WORK INSTRUCTIONS:
**1)** In the Livepeer transcript, render the sentence "We broke down the project into six different phases." in Spanish.
**2)** Resume the Livepeer transcript after its last sentence.
START GIVEN PASSAGE
Nick: Okay, so, Livepeer is really about solving the transcoding resource problem, right? If I'm someone like Twitch, I have resources dedicated to transcoding your stream and then pushing it to a CDN. And Livepeer is doing that part of it.
It's not necessarily the distribution network of the content. I still, as a broadcaster, need to understand how my users are going to be getting this content and how I'm going to be storing it and telling them about it.
Eric: Yeah, so, Livepeer as it stands today is basically a transcoding market, right? We broke down the project into six different phases. We're now in the phase one.
Eric: In phase three we will be introducing incentives to do relaying, to do video relaying. Let me just step back and say that, to create this market, there are a couple of really important things that you have to get right.
One is, why are people running these transcoding nodes? You can say that the transcoding nodes are getting paid by the broadcaster and therefor they make a little bit of the fee. But that might not be enough of incentive to create a large scale.
If you look at other blockchain projects, and this is, I think,
the really magical thing about the blockchain is that you can create any economic incentive you want to incentivize a certain behavior. In the network. In all of your participants.
If the behavior that we want for this network, for the transcoding network, is for more transcoders to join the network and provide more scalability for the network, what we do is, the network itself will incentivize the transcoders to come and join the network.
END GIVEN PASSAGE
START DATASET CONTENT
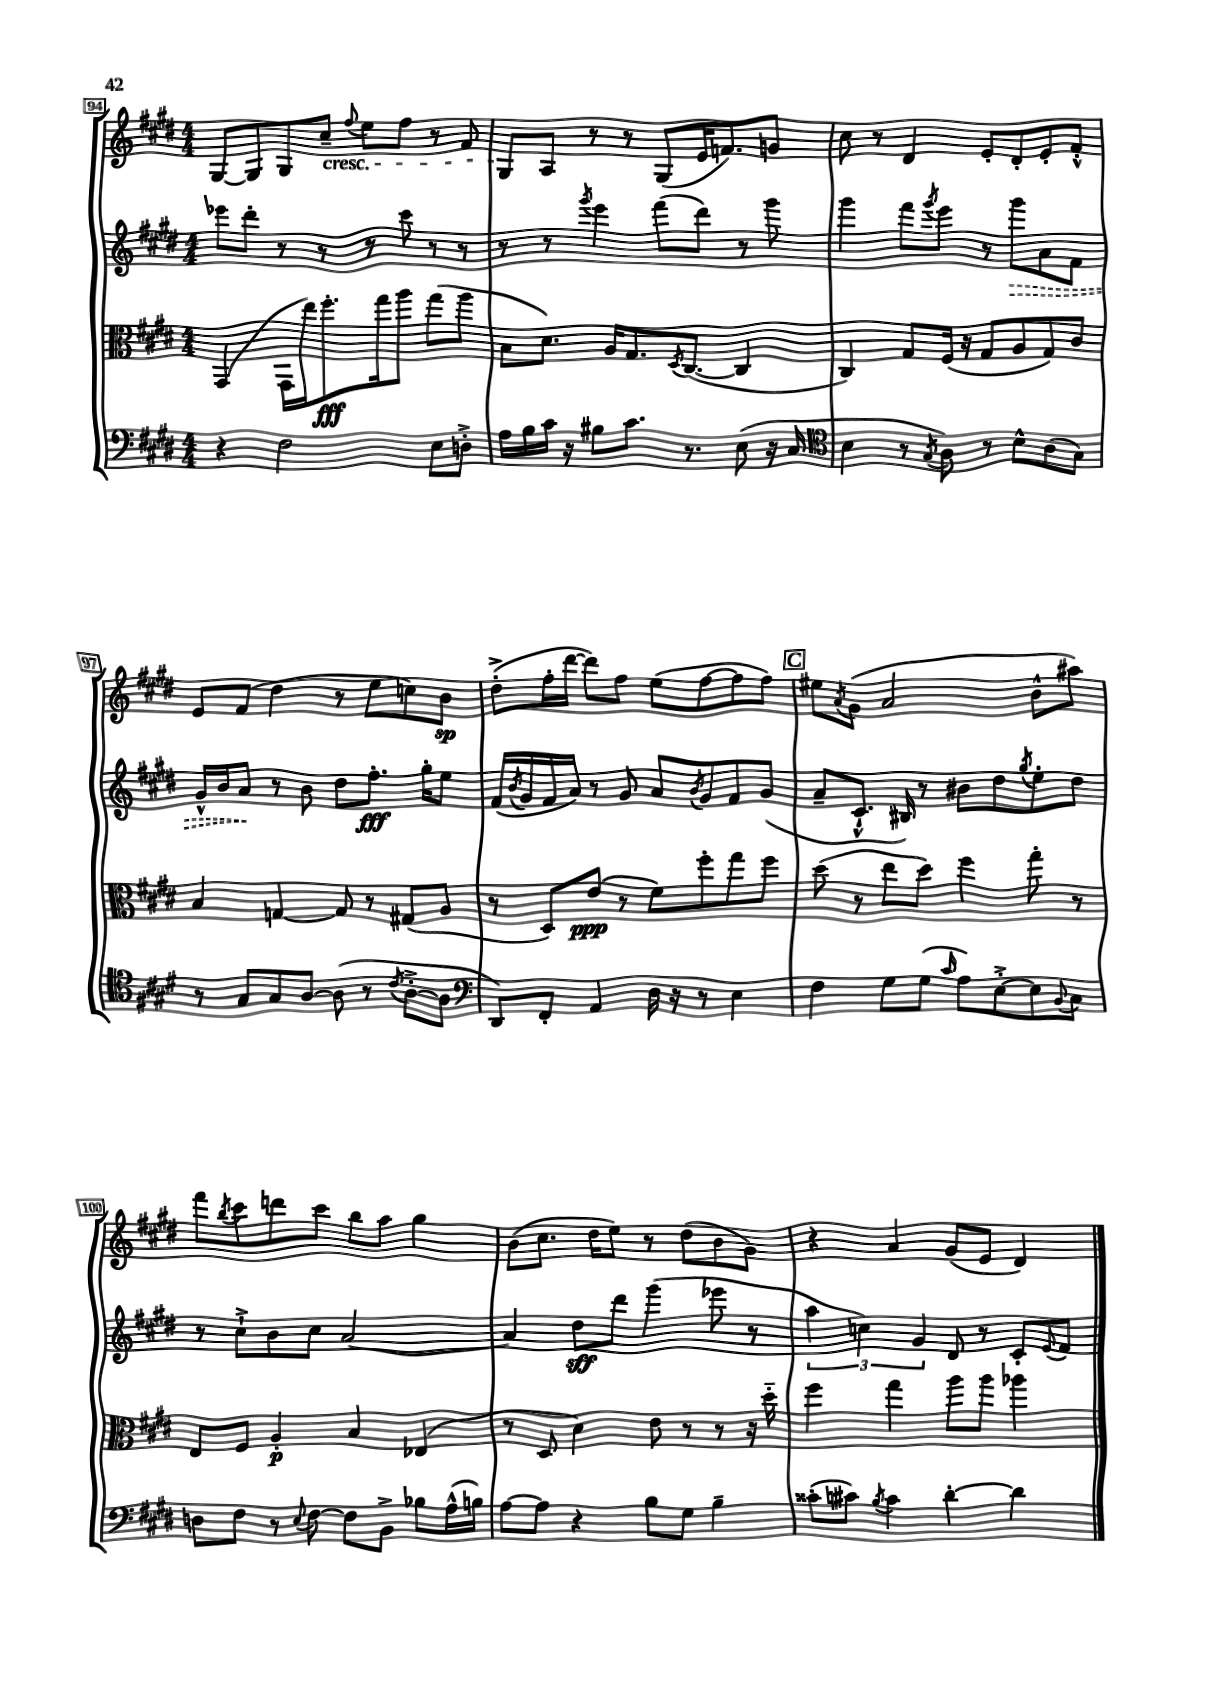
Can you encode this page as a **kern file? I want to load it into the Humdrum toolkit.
END DATASET CONTENT
OUTPUTS BY TASK:
**1)** Dividimos el proyecto en seis fases diferentes.

**2)**
What that means is, the network actually mints new tokens to award transcoders so that the transcoders don't get paid for just the fees they make from the broadcaster, but they also make money from the network as a whole, for providing this value. And this is the same thing as in Bitcoin.
When the Bitcoin miners validate transactions, they make fees from everybody who sent that transaction in. So every time you create a Bitcoin transaction you pay a little fee. But the miner also gets a cut from the network as the network mints new tokens. The miner who verifies the transaction gets that reward, and that's what incentivizes all these miners to join the network.
You create the biggest, that we talked about, the biggest computing cluster ever existing in history. That's something really cool. That kind of comes down to this idea of inflation.
In markets we have inflation. The Fed uses inflation to incentivize certain behavior. It just happens that they don't publish that beforehand and they just say it. It kind of happens. But for the blockchain, everyone knows and the rules are, all in code, and it's not going to get changed.
Nick: Talk me through a little bit about the security implications of it. I have a livestream I want to publish. First of all, how are you going to validate that I'm actually, as a transcoder, doing the work?
I've got x264 on my machine and I sneak a little fast setting in there, rather than a medium one. How do you validate a transcoded video frame?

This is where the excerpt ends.